I have here a three-page speech but I will not read it out. However, it seems to me that given that so much of this Bill has affected the way that local authorities are to carry out their duties, it is only fair for the Government to be prepared to have that estimate examined so that there can be a proper assessment of what local authorities have to pay and what will otherwise fall on council tax payers. I will read no more of my speech but I think this is a very just proposal which is supported by the local authorities. I beg to move.
My Lords, it is fitting that the noble Lord, Lord Jenkin, should effectively conclude Report stage after his many distinguished contributions to the Bill’s proceedings thus far and, indeed, his previous very substantial record in government. I have a couple of questions. I entirely endorse the thrust of the noble Lord’s amendment. I hope that it will be acceptable to the Government. This is more a matter of process. We are not entirely clear how the new system of post-legislative scrutiny will work and what pieces of legislation will be included in it. I hope that this will be one of them. I do not know whether the Minister can indicate whether that is so but in any case it is understood from the impact analysis that the Government intend to draw up the finer details of the review methodology in the months ahead, as they put it. Since the relevant document was written some time ago, that will presumably be done through a soon to be formed Localism Bill review steering group. Has such a group been formed or will it be formed? Who will be involved in it if it has not already been set up? When is it likely to report? How will it work? These are the crucial procedural questions. The noble Lord, Lord Jenkin, rightly refers to the financial aspect and we entirely endorse the view that as this will effectively be a new burden on local government, it will presumably be within the new burdens doctrine. It will be good to have an assurance on the record that any additional costs of that kind will be met by central government.
My Lords, Amendment 249 would mean that the department has to produce a post-legislative impact assessment setting out the additional expenditure incurred by relevant authorities as a direct consequence of this Bill. An established process is already in place for post-legislative scrutiny of Acts. As set out in Cabinet Office guidance, departments are required to submit a memorandum to their departmental select committees three to five years after Royal Assent of an Act. This memorandum sets out a preliminary assessment on how the Act has worked out in practice, relative to objectives and benchmarks identified during the passage of the Bill.
In addition, each of the individual impact assessments for the specific policies in the Bill is accompanied by a post-implementation review plan. The amendment to insert a further requirement to produce a post-legislative impact assessment is therefore unnecessary. Inevitably, putting the provisions of this Bill into practice will mean local authorities taking on some new responsibilities. However, the Government are committed to ensuring that any additional burdens on councils are funded in accordance with the new burdens doctrine. The impact of the Bill has been assessed in the usual way, and the necessary funding will be made available.

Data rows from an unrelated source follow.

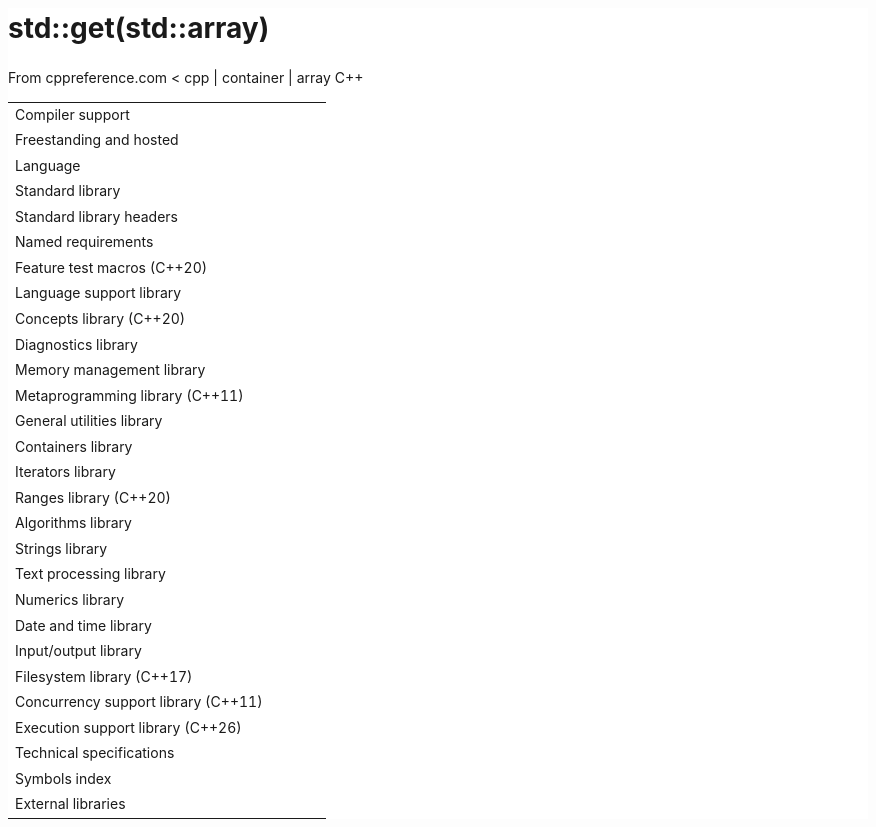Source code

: # std::get(std::array)

From cppreference.com
< cpp‎ | container‎ | array
C++

|  |  |  |  |  |
| --- | --- | --- | --- | --- |
| Compiler support | | | | |
| Freestanding and hosted | | | | |
| Language | | | | |
| Standard library | | | | |
| Standard library headers | | | | |
| Named requirements | | | | |
| Feature test macros (C++20) | | | | |
| Language support library | | | | |
| Concepts library (C++20) | | | | |
| Diagnostics library | | | | |
| Memory management library | | | | |
| Metaprogramming library (C++11) | | | | |
| General utilities library | | | | |
| Containers library | | | | |
| Iterators library | | | | |
| Ranges library (C++20) | | | | |
| Algorithms library | | | | |
| Strings library | | | | |
| Text processing library | | | | |
| Numerics library | | | | |
| Date and time library | | | | |
| Input/output library | | | | |
| Filesystem library (C++17) | | | | |
| Concurrency support library (C++11) | | | | |
| Execution support library (C++26) | | | | |
| Technical specifications | | | | |
| Symbols index | | | | |
| External libraries | | | | |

I regret that I am not cited on the localism group referred to by the noble Lord, Lord Beecham. Obviously, I shall have to drop him a line on that point. I hope that my noble friend Lord Jenkin will feel able to withdraw his amendment.
My Lords, I am very grateful for the kind remarks made by the noble Lord, Lord Beecham. I am not wholly reassured because this is such a very special and particular post-legislative assessment that it will be necessarily picked up in that form by the full PIR. However, my noble friend has made the Government’s case on this. I have argued that local authorities generally want to know early the total extra burden, but I am happy to withdraw the amendment.